━━ Records for this exercise
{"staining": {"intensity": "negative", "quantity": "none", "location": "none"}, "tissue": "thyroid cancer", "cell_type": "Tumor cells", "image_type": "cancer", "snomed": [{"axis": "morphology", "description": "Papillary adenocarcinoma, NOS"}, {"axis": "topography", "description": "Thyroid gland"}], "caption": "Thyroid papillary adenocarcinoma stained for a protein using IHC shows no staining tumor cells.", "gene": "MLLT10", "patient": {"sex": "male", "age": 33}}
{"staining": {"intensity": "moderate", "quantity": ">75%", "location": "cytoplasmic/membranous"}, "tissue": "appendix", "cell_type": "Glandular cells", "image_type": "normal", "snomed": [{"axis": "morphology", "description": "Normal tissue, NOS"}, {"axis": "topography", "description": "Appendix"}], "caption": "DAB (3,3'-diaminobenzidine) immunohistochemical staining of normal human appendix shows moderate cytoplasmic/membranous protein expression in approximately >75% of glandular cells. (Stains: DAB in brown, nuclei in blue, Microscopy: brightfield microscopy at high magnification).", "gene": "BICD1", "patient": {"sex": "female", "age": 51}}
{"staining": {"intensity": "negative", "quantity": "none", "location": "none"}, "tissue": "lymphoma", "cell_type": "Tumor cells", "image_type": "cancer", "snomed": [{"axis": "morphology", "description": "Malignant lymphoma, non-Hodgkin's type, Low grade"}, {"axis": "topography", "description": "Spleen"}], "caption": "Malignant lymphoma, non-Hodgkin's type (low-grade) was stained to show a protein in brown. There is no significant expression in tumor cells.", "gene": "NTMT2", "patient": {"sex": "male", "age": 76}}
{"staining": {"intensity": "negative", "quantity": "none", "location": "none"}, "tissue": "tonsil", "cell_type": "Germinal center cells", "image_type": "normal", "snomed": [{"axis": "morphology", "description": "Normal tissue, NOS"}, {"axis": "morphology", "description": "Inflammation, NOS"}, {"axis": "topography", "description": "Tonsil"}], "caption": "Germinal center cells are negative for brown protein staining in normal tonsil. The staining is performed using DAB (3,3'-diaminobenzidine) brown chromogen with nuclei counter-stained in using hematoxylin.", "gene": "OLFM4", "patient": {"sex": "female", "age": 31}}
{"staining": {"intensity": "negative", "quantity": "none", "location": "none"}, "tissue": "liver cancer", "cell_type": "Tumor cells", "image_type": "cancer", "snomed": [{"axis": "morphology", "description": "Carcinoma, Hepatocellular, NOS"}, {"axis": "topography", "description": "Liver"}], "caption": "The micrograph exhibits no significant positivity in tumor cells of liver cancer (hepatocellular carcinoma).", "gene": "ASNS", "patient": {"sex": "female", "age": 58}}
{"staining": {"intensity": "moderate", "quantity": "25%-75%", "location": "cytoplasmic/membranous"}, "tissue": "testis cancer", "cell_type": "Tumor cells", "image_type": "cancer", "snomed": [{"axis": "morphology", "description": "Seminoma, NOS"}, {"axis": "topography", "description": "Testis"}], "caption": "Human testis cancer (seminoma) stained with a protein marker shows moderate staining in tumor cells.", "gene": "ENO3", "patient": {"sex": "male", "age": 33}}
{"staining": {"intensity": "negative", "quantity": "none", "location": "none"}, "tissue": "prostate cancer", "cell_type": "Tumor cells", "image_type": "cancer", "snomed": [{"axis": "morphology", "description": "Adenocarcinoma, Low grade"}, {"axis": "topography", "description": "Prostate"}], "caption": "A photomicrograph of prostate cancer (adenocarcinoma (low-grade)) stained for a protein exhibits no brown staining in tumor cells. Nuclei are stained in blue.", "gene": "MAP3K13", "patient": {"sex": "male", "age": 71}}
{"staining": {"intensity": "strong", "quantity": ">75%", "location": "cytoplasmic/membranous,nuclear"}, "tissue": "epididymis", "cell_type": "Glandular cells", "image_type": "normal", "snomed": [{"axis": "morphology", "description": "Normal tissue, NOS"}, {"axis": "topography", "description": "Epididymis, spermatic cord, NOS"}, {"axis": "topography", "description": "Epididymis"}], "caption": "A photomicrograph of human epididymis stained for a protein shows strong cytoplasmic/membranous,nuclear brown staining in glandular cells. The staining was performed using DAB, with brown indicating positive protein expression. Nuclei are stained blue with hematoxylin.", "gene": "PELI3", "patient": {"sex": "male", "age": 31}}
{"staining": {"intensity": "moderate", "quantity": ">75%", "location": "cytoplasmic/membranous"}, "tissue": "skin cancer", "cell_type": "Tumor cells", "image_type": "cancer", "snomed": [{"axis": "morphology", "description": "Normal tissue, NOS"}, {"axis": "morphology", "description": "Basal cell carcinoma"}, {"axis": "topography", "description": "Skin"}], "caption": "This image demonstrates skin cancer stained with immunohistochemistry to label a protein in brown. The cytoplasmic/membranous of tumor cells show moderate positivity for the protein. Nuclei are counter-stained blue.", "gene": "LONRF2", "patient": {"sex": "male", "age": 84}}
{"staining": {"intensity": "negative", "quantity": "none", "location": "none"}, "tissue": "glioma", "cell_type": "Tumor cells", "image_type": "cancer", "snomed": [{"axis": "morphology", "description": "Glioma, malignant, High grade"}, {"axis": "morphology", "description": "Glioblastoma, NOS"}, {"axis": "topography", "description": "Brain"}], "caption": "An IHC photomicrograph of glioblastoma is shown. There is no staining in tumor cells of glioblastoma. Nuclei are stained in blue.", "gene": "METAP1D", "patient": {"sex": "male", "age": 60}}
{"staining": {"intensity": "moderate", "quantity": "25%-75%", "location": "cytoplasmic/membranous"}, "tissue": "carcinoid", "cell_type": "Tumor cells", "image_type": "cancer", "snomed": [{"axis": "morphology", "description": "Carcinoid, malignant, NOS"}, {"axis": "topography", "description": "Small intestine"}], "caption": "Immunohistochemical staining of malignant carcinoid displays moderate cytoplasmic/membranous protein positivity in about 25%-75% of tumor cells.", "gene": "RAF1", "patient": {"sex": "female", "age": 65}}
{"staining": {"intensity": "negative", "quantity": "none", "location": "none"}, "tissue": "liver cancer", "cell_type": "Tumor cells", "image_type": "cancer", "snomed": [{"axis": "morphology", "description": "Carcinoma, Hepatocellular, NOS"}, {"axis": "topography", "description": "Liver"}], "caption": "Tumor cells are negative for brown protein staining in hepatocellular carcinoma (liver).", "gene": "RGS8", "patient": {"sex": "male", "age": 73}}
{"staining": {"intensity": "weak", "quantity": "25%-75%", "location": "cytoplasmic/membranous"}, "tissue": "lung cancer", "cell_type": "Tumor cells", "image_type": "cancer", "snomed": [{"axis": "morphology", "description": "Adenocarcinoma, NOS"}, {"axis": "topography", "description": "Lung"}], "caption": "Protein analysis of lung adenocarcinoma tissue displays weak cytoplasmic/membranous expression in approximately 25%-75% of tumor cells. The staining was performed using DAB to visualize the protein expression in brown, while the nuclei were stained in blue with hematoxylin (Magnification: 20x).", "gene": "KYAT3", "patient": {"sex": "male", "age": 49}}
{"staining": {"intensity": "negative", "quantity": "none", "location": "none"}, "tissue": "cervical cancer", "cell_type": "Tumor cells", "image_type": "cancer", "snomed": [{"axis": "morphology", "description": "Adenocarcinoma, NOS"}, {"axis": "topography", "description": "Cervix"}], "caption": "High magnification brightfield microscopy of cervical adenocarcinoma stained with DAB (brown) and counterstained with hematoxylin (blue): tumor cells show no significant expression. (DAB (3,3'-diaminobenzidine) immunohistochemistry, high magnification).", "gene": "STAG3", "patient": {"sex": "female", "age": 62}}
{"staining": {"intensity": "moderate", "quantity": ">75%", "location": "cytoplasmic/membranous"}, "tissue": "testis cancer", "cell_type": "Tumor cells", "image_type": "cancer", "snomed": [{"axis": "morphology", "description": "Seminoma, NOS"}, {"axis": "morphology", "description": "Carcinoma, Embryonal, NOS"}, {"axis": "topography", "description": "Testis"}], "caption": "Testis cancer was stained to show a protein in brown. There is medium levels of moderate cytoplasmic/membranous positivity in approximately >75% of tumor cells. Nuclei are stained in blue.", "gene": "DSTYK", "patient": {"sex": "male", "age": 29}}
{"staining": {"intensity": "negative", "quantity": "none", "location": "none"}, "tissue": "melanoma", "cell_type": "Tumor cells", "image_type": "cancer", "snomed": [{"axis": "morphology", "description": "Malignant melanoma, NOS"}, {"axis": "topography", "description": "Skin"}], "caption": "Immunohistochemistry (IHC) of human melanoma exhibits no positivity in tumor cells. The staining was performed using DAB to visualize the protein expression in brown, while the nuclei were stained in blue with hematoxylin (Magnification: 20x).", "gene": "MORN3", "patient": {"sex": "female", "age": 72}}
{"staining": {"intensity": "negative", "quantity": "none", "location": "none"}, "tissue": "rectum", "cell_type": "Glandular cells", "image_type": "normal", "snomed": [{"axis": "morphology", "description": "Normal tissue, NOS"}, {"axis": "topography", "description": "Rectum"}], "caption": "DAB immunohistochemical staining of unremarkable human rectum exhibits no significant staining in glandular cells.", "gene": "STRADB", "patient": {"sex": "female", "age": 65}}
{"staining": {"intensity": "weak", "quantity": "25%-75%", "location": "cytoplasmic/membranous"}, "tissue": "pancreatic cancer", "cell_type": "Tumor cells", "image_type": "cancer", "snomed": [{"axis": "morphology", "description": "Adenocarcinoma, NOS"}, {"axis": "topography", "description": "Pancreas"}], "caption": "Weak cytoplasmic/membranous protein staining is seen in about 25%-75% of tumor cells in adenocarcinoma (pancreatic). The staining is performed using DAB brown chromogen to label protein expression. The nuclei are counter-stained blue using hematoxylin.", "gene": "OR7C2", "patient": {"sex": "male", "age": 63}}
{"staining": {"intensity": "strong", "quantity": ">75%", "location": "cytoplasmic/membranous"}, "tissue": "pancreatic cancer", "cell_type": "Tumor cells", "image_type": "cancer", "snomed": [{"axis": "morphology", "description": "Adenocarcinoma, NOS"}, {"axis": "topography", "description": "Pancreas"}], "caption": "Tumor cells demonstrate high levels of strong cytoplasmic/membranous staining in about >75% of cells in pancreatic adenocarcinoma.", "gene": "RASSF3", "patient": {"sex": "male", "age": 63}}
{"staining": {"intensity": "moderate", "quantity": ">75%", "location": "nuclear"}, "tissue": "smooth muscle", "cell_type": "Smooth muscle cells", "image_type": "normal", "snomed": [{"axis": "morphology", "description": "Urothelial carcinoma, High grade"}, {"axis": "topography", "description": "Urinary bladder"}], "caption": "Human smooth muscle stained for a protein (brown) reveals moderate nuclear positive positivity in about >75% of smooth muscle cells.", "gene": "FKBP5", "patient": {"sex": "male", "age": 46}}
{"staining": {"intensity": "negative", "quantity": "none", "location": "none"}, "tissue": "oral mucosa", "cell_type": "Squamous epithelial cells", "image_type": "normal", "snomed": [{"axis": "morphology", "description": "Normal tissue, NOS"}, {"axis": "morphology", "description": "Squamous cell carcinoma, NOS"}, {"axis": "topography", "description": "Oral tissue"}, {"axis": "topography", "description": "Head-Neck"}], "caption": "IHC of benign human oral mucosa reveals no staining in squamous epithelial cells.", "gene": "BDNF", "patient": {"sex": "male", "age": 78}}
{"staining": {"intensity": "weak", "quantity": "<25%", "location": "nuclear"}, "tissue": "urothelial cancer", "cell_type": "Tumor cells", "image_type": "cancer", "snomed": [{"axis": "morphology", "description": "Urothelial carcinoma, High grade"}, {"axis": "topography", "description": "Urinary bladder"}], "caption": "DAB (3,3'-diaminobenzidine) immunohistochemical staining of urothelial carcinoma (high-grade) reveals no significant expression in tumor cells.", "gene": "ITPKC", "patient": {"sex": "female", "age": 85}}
━━━━
- Instructions for the task
Where the line holding "magnification brightfield microscopy" appears in the listing above, start reproducing exactly, and end with the line holding "(IHC) of human".

- Solution to the problem
{"staining": {"intensity": "negative", "quantity": "none", "location": "none"}, "tissue": "cervical cancer", "cell_type": "Tumor cells", "image_type": "cancer", "snomed": [{"axis": "morphology", "description": "Adenocarcinoma, NOS"}, {"axis": "topography", "description": "Cervix"}], "caption": "High magnification brightfield microscopy of cervical adenocarcinoma stained with DAB (brown) and counterstained with hematoxylin (blue): tumor cells show no significant expression. (DAB (3,3'-diaminobenzidine) immunohistochemistry, high magnification).", "gene": "STAG3", "patient": {"sex": "female", "age": 62}}
{"staining": {"intensity": "moderate", "quantity": ">75%", "location": "cytoplasmic/membranous"}, "tissue": "testis cancer", "cell_type": "Tumor cells", "image_type": "cancer", "snomed": [{"axis": "morphology", "description": "Seminoma, NOS"}, {"axis": "morphology", "description": "Carcinoma, Embryonal, NOS"}, {"axis": "topography", "description": "Testis"}], "caption": "Testis cancer was stained to show a protein in brown. There is medium levels of moderate cytoplasmic/membranous positivity in approximately >75% of tumor cells. Nuclei are stained in blue.", "gene": "DSTYK", "patient": {"sex": "male", "age": 29}}
{"staining": {"intensity": "negative", "quantity": "none", "location": "none"}, "tissue": "melanoma", "cell_type": "Tumor cells", "image_type": "cancer", "snomed": [{"axis": "morphology", "description": "Malignant melanoma, NOS"}, {"axis": "topography", "description": "Skin"}], "caption": "Immunohistochemistry (IHC) of human melanoma exhibits no positivity in tumor cells. The staining was performed using DAB to visualize the protein expression in brown, while the nuclei were stained in blue with hematoxylin (Magnification: 20x).", "gene": "MORN3", "patient": {"sex": "female", "age": 72}}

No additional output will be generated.